Figure 3.

OVA-Ts-EVs modulate vesicle-mediated interaction of Raji B cells and Jurkat T cells at the immune synapse. (A) CD81-GFP-transfected Raji B cells were pulsed with SEE superantigen for 30 min at 37 °C and then cultured with Jurkat T cells in the presence of OVA-Ts-EVs. Twenty four hours later, cells were stained with viability dye and fluoresceinated antibodies against CD19, and analyzed with flow cytometry (n = 3). Relative changes in the percentage of CD19^negGFP^pos Jurkat T cells caused by SEE-stimulation of Raji B cells were calculated as follows: (percentage of CD19^negGFP^pos events in SEE-stimulated sample)/(percentage of CD19^negGFP^pos events in unstimulated sample); and shown in the graph. (B) CD81-GFP-transfected Raji B cells were left untreated (upper panel) or were treated with OVA-Ts-EVs for 4 h at 37 °C (lower panel), both populations were then pulsed with SEE for 30 min at 37 °C, and mixed with CMAC-stained Jurkat T cells (1 × 10⁵ cells) in a ratio 1:1. Then, cell mixtures were plated onto Poly-L-Lys-coated slides for 1 h incubation at 37 °C, fixed, blocked, stained with selected primary and then secondary antibodies, mounted on Prolong Gold and analyzed with confocal microscope; scale bar: 10 µm. (C) CD81-GFP-transfected Raji B cells were treated with OVA-Ts-EVs for 4 h at 37 °C, pulsed with SEE for 30 min at 37 °C, and cultured with CMAC-stained Jurkat T cells (1 × 10⁵ cells) in a ratio 1:1 for 24 h on standard culture plate.

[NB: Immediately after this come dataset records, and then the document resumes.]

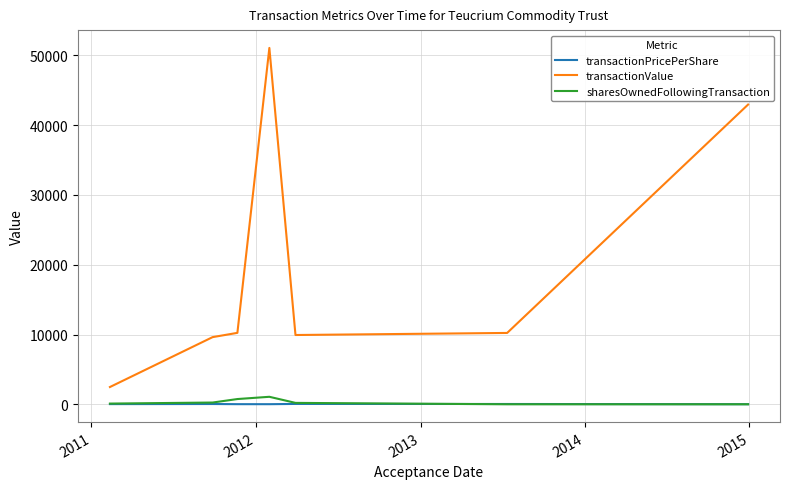

True or false: transactionValue and sharesOwnedFollowingTransaction intersect in this chart.

False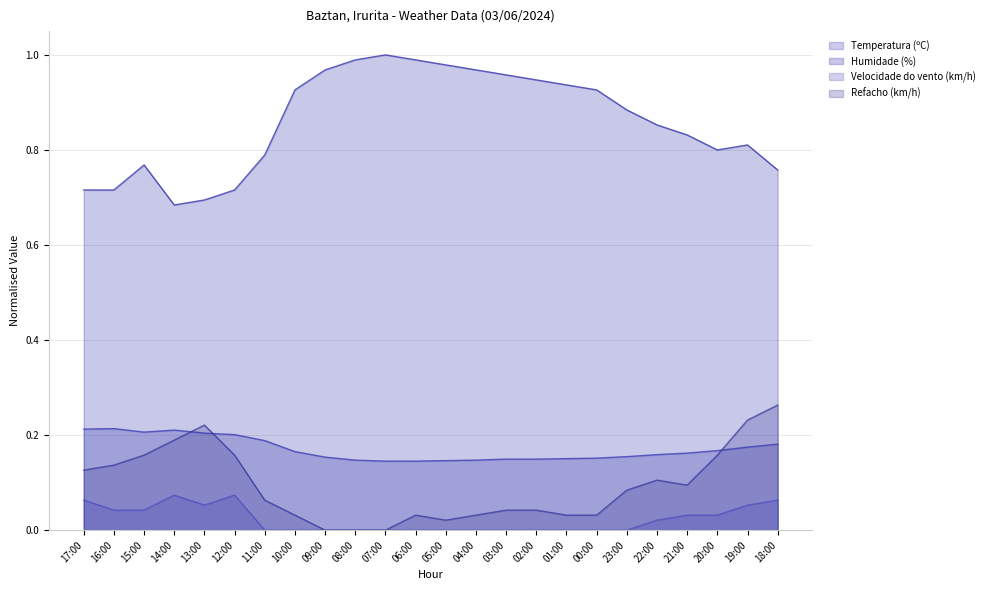

Which series has the largest range (max minus min)?

Humidade (%)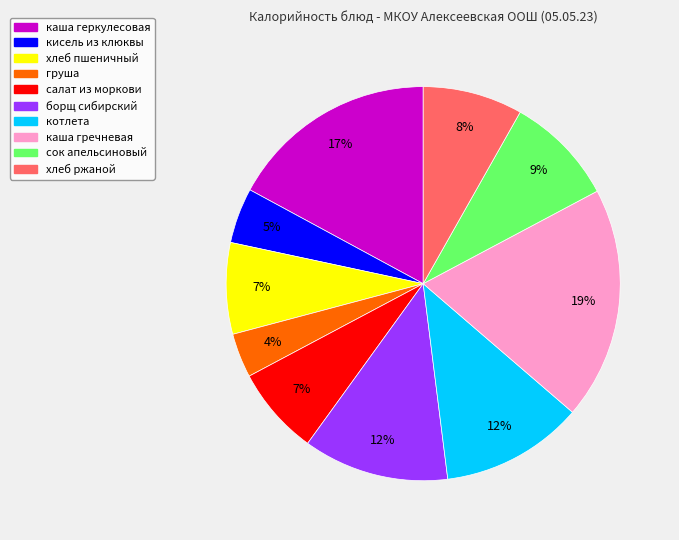

To the nearest percent, what percentage of the pie is каша гречневая?

19%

Then, cell mixtures were plated onto Poly-L-Lys-coated slides for 1 h incubation at 37 °C, fixed, blocked, stained with selected primary and then secondary antibodies, mounted on Prolong Gold and analyzed with confocal microscope; scale bar: 10 µm. Data are expressed as mean ± SD. Two-tailed Student t-test; * p < 0.05.